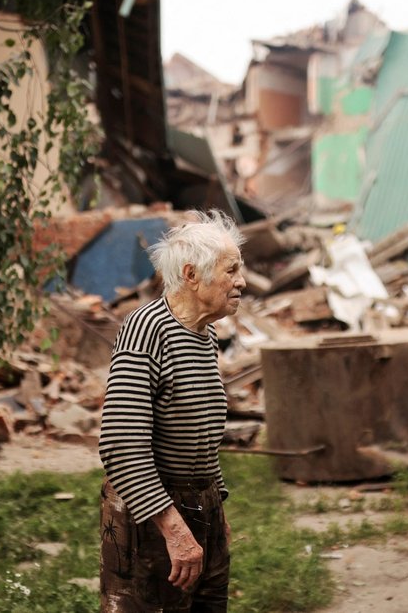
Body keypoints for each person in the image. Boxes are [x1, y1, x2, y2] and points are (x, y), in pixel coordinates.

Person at [98, 209, 246, 613]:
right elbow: (120, 445)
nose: (242, 282)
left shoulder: (204, 333)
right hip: (152, 519)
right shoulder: (146, 330)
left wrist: (216, 508)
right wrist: (174, 528)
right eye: (231, 270)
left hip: (200, 507)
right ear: (192, 275)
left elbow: (202, 433)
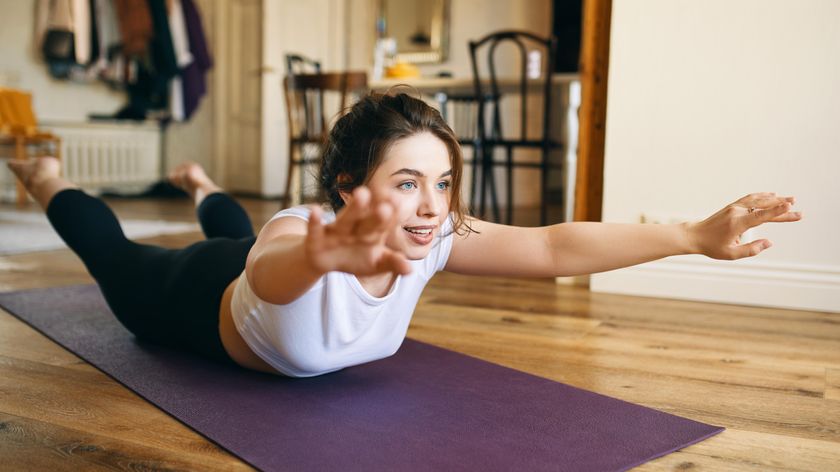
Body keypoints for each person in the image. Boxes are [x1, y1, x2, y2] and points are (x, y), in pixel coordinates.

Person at [8, 92, 802, 378]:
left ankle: (204, 188)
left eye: (444, 181)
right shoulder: (305, 236)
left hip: (254, 256)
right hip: (187, 302)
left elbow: (554, 247)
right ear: (353, 190)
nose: (430, 207)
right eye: (407, 183)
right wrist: (324, 256)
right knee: (115, 256)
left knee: (234, 228)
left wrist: (692, 236)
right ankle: (45, 179)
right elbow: (281, 269)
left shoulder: (433, 234)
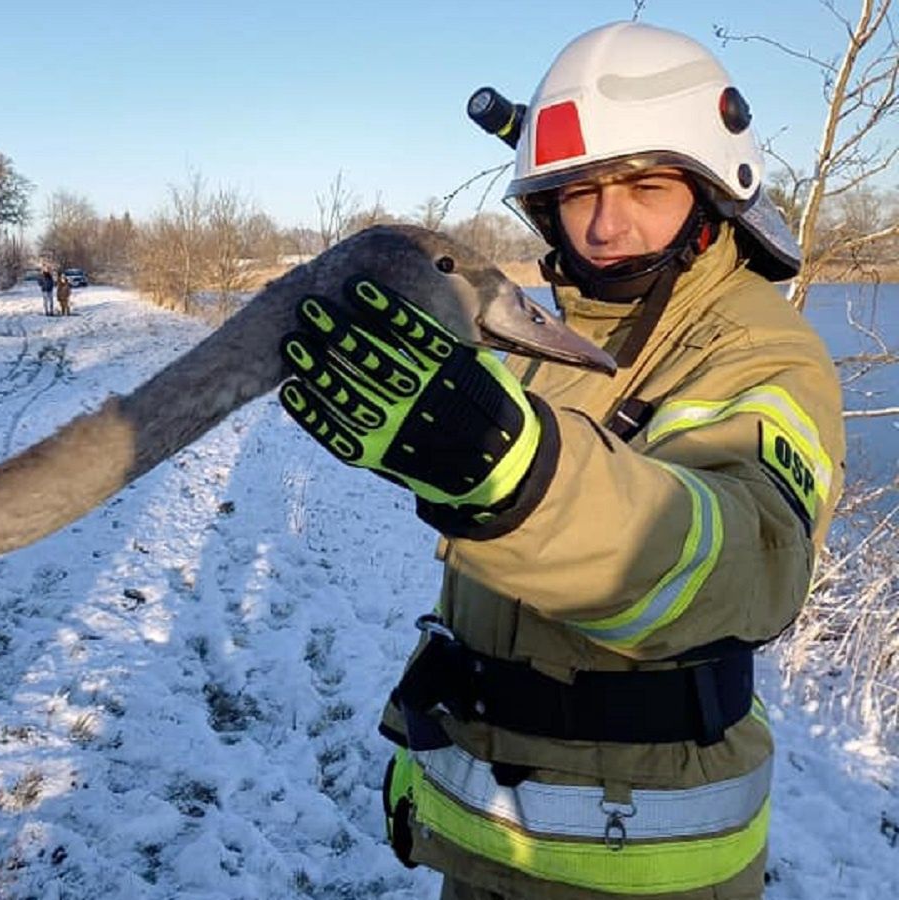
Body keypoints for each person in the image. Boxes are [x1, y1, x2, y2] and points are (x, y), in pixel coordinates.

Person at [280, 21, 845, 900]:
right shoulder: (564, 332)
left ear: (708, 190)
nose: (607, 223)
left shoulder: (763, 345)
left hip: (649, 863)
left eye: (646, 185)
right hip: (498, 846)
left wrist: (515, 473)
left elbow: (751, 563)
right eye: (578, 192)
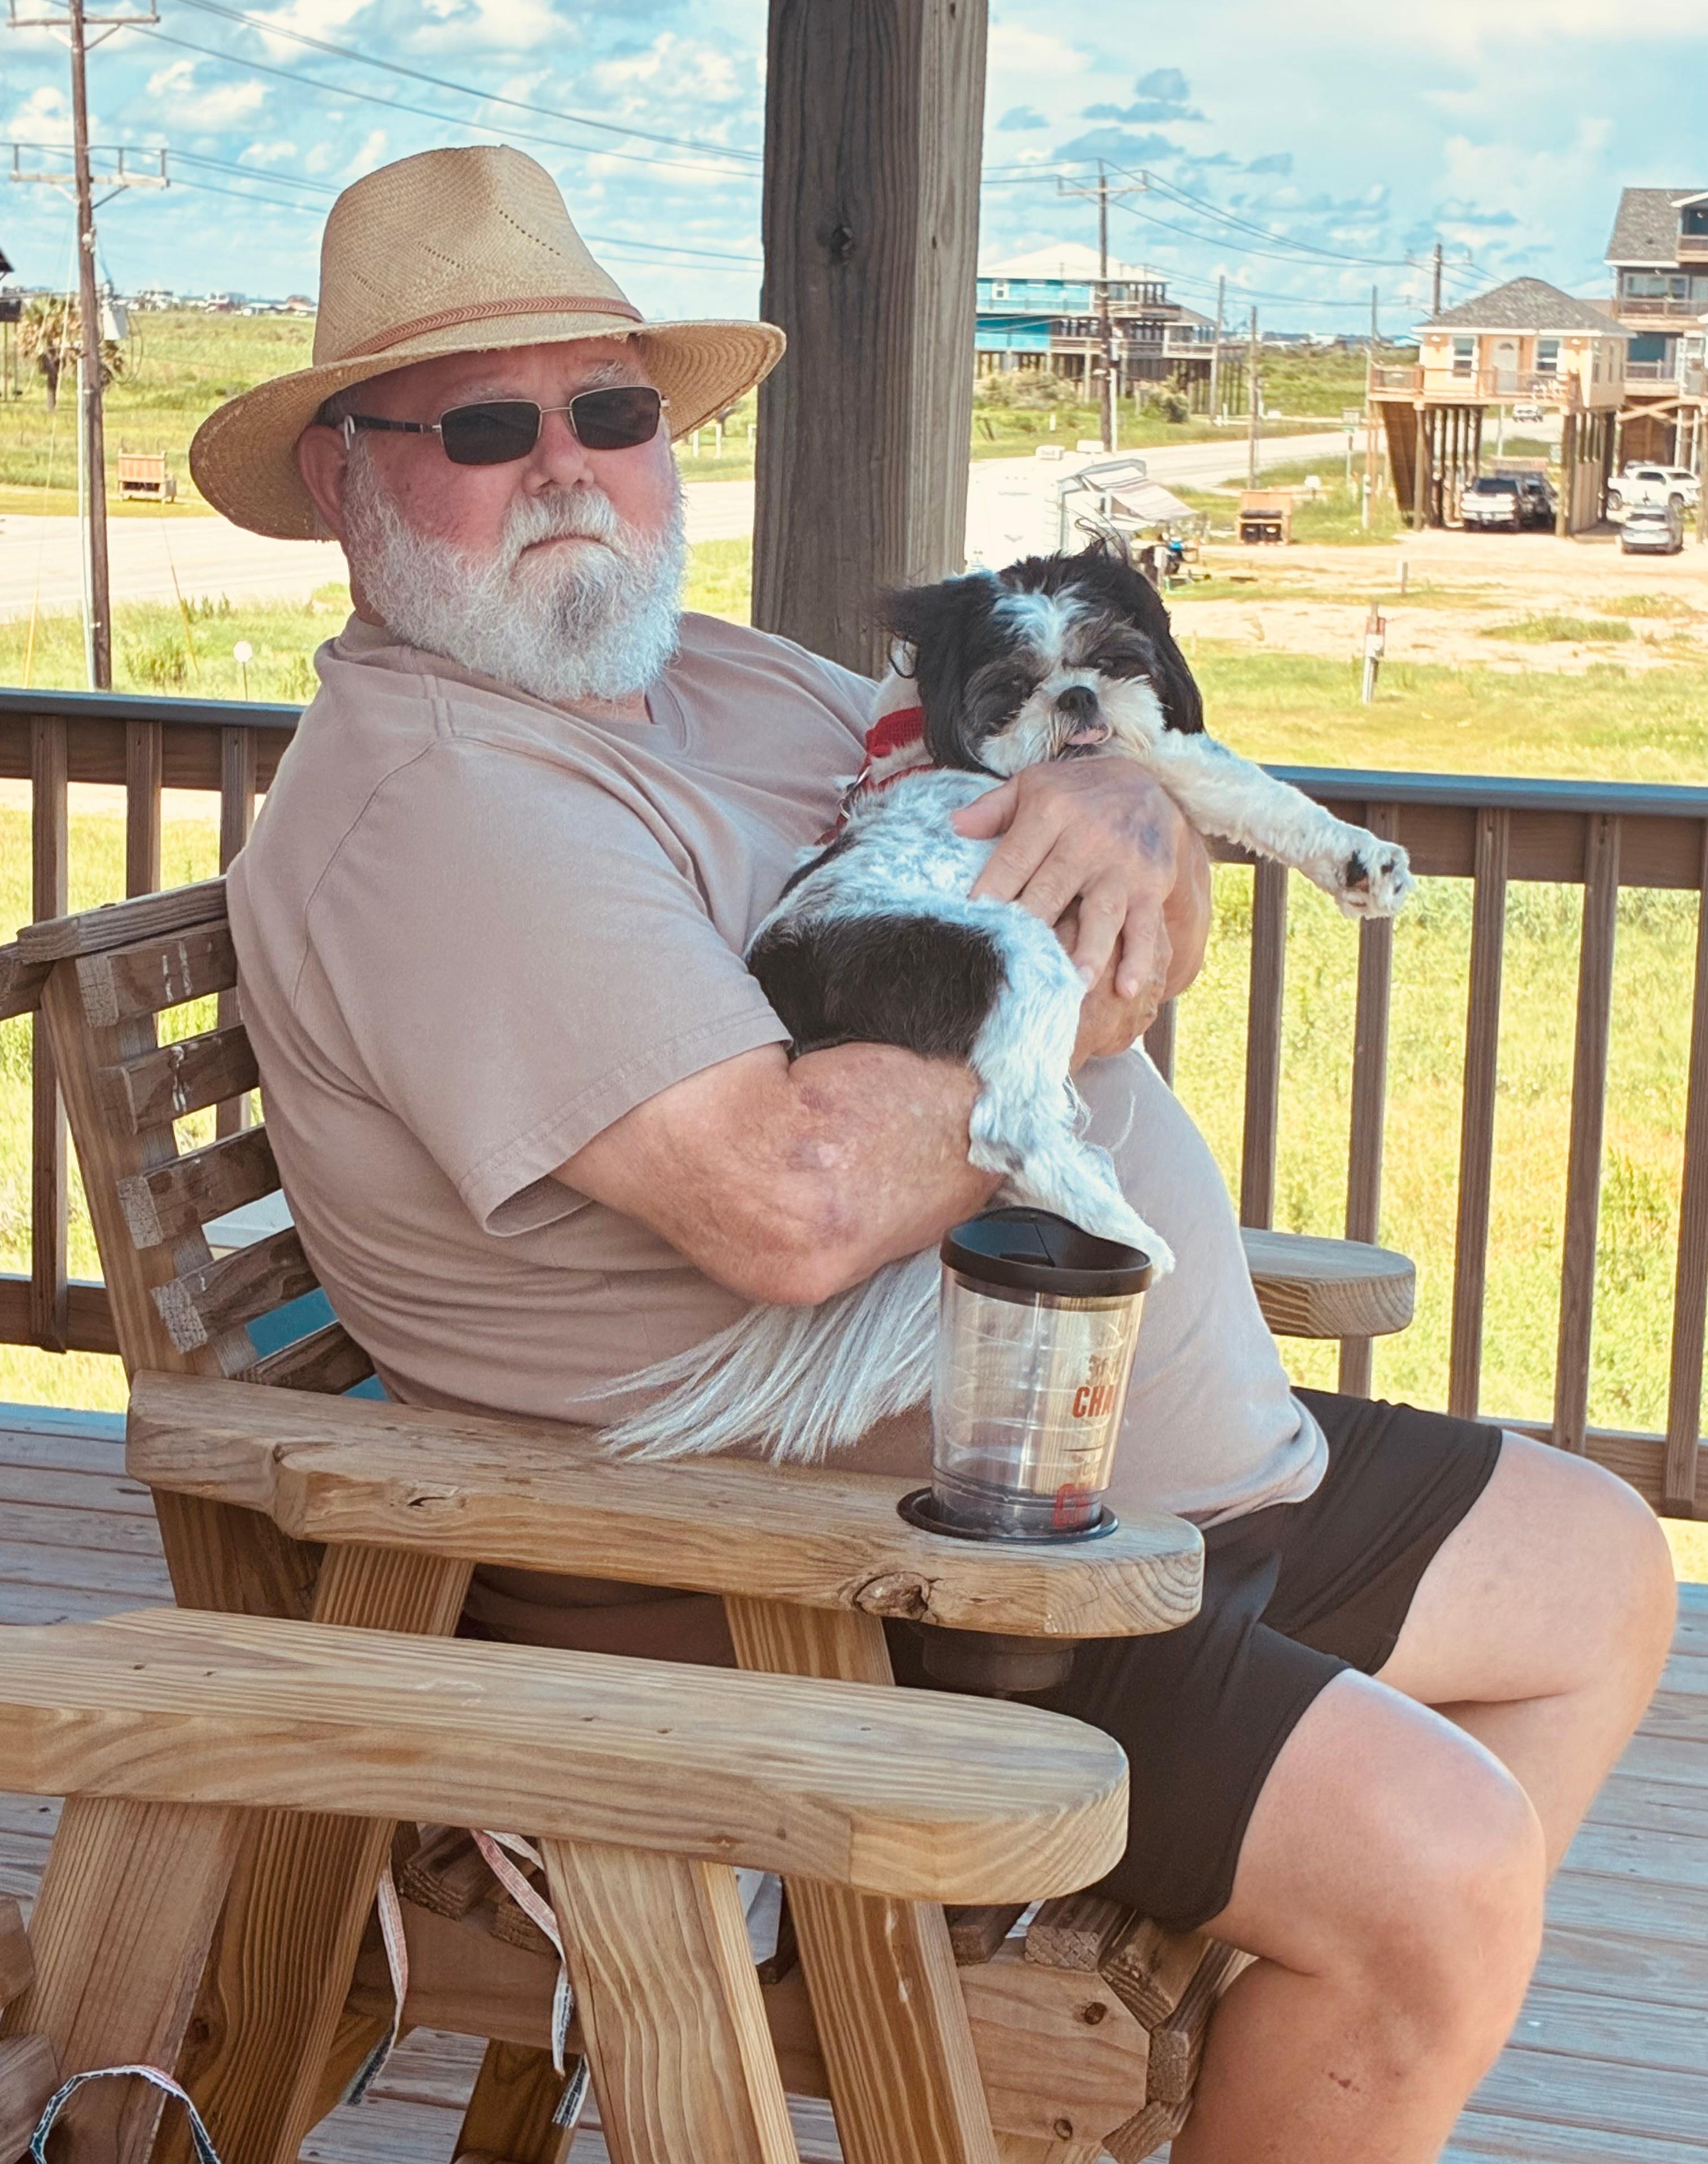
##########
» Work instructions:
Take the entries above and copy exactly the lines starting at the one with "right ear: (353, 190)" and ending at the one with "left wrist: (515, 473)"; nothing outside that span, and no pictures.

» The completed task:
right ear: (353, 190)
nose: (430, 207)
right eye: (407, 183)
right wrist: (324, 256)
right knee: (115, 256)
left knee: (234, 228)
left wrist: (692, 236)
right ankle: (45, 179)
right elbow: (281, 269)
left shoulder: (433, 234)
Body keypoints for each person in the image. Boxes are [x1, y1, x2, y2] and points are (x, y), in pixel coordinates.

Person at [280, 21, 845, 900]:
right shoulder: (564, 332)
left ear: (708, 190)
nose: (607, 223)
left shoulder: (763, 345)
left hip: (649, 863)
left eye: (646, 185)
right hip: (498, 846)
left wrist: (515, 473)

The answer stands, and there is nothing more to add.